Chaque année entre 150 et 200 Ml de lait réceptionnés
Ce sont des poudres de lait issues d’une savante formulation, composées de 25 à 30 % de lait, de poudres de lactosérum, de matières grasses et de différents ingrédients tels que des oligoéléments, des vitamines, etc. Et adaptées aux consommateurs, des nourrissons (0-6 mois), bébés de 6 à 12 mois, enfants en phase de croissance (12-36 mois), ou aux difficultés qu’ils rencontrent (anti-régurgitation, contre l’inconfort digestif, sans lactose, hypoallergéniques, etc.). Laïta n’entre pas sans savoir-faire dans ce secteur. Il formule déjà nombre de solutions alimentaires laitières dans le domaine de la santé, et ce, sous forme liquide.
« L’usine de Créhen réceptionnera chaque année entre 150 et 200 millions de litres de lait. Tout le processus fera l’objet d’analyses nombreuses et poussées », explique Christian Griner, directeur général du groupe. Le site de Créhen dispose de son propre laboratoire d’analyses (accréditation Cofrac visée en 2018). Il est doté des équipements de dernière génération pour traquer la moindre défaillance. L’usine qui a démarré ses activités en octobre sera en capacité de produire 30 000 tonnes de poudres de lait dont 15 000 tonnes de laits écrémés prémium et 15 000 tonnes de poudres de lait infantile vendues en boîtes de 400 et 900 grammes. « Nous ne travaillerons qu’en BtoB. Par exemple, par le biais de notre filiale Régilait au Moyen-Orient et en Afrique », poursuit Christian Griner.
Un acteur comme Laïta peut se faire de la place sur le marché mondial
15 000 tonnes de laits infantiles par an peuvent être considérées comme modeste, eu égard au dimensionnement de l’usine Synutra de Carhaix-Plouguer qui affiche une capacité annuelle de 100 000 tonnes de poudres de lait infantile. « Mais nous avons la certitude qu’un acteur comme Laïta peut se faire de la place sur le marché mondial par la maîtrise des ingrédients du lait utilisés, l’accompagnement technique de nos producteurs et les perspectives concernant la ressource laitière dans l’ouest de la France, même si la conjoncture est actuellement plus difficile », développe Christian Griner.

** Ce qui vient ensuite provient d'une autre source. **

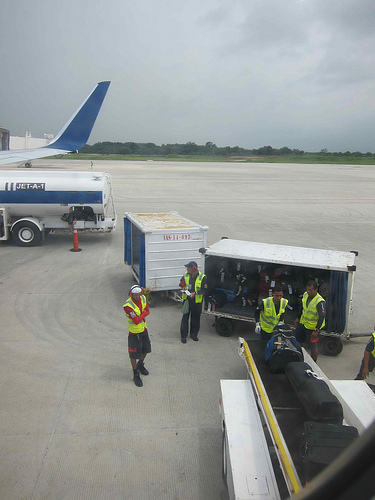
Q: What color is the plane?
A: White and blue.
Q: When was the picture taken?
A: Daytime.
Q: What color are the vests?
A: Yellow.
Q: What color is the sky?
A: Gray.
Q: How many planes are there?
A: One.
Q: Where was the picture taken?
A: At a Tarmac.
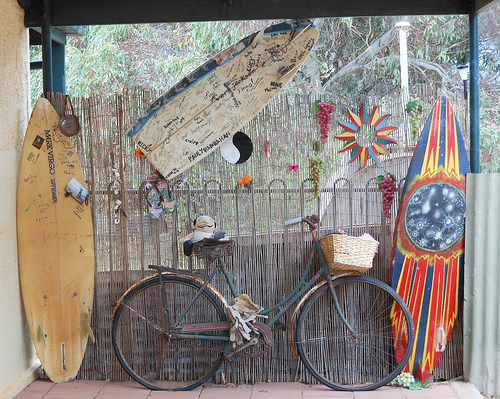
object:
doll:
[180, 214, 227, 256]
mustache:
[197, 223, 212, 227]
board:
[388, 92, 471, 384]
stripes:
[410, 96, 470, 177]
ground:
[467, 140, 481, 156]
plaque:
[333, 103, 399, 169]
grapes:
[380, 177, 398, 218]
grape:
[316, 99, 334, 143]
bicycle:
[110, 214, 415, 391]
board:
[16, 97, 96, 384]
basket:
[319, 231, 381, 272]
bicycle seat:
[190, 236, 238, 259]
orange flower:
[235, 172, 254, 186]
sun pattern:
[334, 103, 398, 169]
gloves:
[228, 305, 256, 332]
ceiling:
[19, 1, 473, 27]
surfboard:
[127, 16, 321, 182]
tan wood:
[17, 98, 97, 387]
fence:
[40, 83, 472, 384]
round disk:
[219, 130, 254, 164]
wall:
[1, 0, 43, 398]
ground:
[15, 365, 485, 398]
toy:
[179, 214, 227, 256]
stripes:
[392, 252, 460, 380]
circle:
[403, 182, 466, 253]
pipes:
[267, 177, 290, 381]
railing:
[83, 176, 408, 383]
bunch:
[309, 157, 324, 201]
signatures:
[186, 178, 232, 212]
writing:
[263, 80, 285, 93]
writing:
[27, 152, 42, 164]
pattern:
[397, 168, 468, 259]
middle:
[392, 162, 472, 272]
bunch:
[317, 99, 336, 144]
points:
[335, 103, 397, 167]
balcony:
[0, 0, 495, 398]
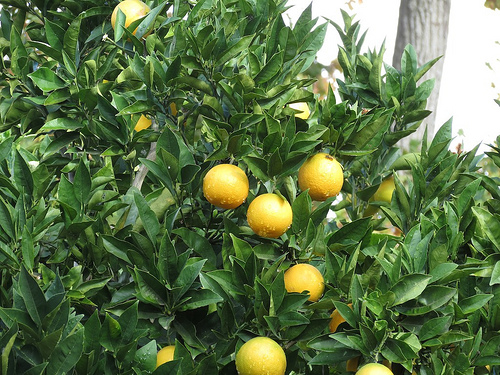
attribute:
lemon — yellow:
[201, 159, 249, 213]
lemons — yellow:
[143, 127, 435, 374]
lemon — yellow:
[296, 149, 346, 201]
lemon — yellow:
[246, 191, 292, 239]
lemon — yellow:
[202, 160, 249, 207]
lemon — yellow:
[278, 261, 325, 303]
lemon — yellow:
[232, 332, 291, 374]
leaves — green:
[22, 48, 197, 299]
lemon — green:
[196, 155, 348, 245]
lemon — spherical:
[300, 155, 348, 200]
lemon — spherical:
[248, 192, 298, 242]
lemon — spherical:
[200, 161, 252, 210]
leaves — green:
[36, 67, 164, 281]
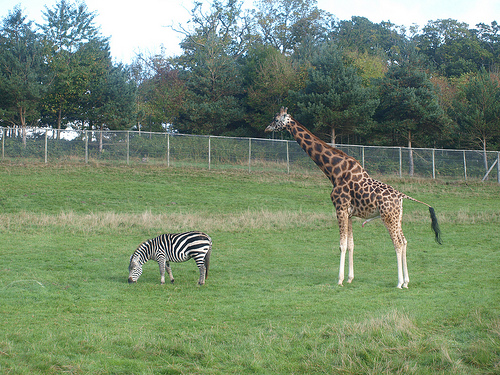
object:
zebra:
[127, 230, 213, 285]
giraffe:
[263, 106, 443, 289]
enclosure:
[0, 127, 499, 373]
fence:
[1, 133, 276, 176]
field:
[1, 163, 500, 373]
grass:
[2, 159, 499, 371]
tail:
[409, 192, 445, 238]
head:
[126, 257, 144, 283]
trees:
[0, 0, 125, 129]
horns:
[278, 106, 285, 116]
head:
[263, 103, 293, 135]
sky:
[1, 1, 499, 73]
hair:
[426, 205, 444, 244]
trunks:
[16, 120, 33, 154]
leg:
[336, 212, 347, 287]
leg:
[346, 219, 354, 282]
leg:
[390, 223, 403, 289]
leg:
[403, 223, 410, 288]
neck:
[289, 118, 352, 182]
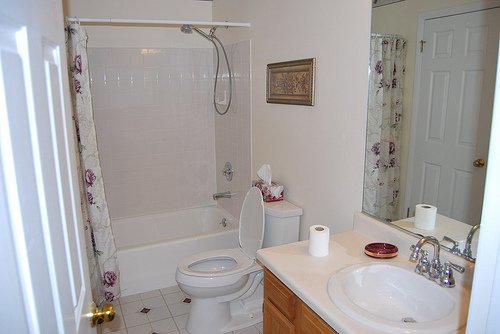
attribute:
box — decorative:
[252, 162, 283, 200]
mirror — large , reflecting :
[355, 0, 492, 277]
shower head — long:
[178, 17, 235, 55]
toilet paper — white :
[305, 223, 332, 260]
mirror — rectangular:
[349, 5, 476, 269]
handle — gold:
[73, 293, 140, 332]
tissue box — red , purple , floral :
[252, 163, 289, 203]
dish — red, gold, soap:
[362, 234, 401, 262]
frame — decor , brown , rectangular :
[258, 44, 325, 116]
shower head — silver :
[181, 26, 230, 114]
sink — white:
[335, 259, 385, 300]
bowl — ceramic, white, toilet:
[178, 247, 245, 299]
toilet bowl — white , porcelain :
[173, 246, 253, 332]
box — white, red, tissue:
[249, 165, 284, 205]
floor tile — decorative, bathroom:
[118, 293, 173, 326]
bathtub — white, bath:
[123, 197, 253, 289]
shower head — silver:
[181, 11, 209, 46]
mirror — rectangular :
[361, 0, 499, 260]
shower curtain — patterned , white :
[62, 20, 149, 305]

À cinq ans, Laïta (1,5 milliard de litres de lait collectés, 1,2 milliard d’euros de chiffre d’affaires) entend développer ses ventes à l'étranger grâce aux poudres de lait infantile (actuellement 21 % en Europe et 10 % dans les pays tiers) en abaissant la part de son chiffre réalisé en France (69 % actuellement) en dessous de 60 %.
La Chine, l’eldorado pour les produits infantiles
« La demande mondiale en poudres de lait infantile est soutenue dans le monde hors de l’Union européenne. Elle provient surtout des pays émergents où la population s’urbanise et où les femmes réduisent la durée de l’allaitement », explique Gérard Calbrix, économiste de l’Association de la transformation laitière (Atla). Les perspectives paraissent très bonnes en Chine, compte tenu de l’importance de sa population, de la fin de la politique de l’enfant unique depuis 2015 et de sa hantise vis-à-vis des produits infantiles chinois depuis le scandale alimentaire de la mélamine survenu en 2008. Ces dernières années, les grands acteurs laitiers mondiaux ont consacré au lait infantile d’importants investissements. « Sans risques de saturation » pour l’heure, selon Gérard Calbrix. Attention cependant : le marché chinois peut installer des barrières aux importations, « comme ce fut le cas en 2016 avec la limitation de trois marques par fabricant », précise l’économiste.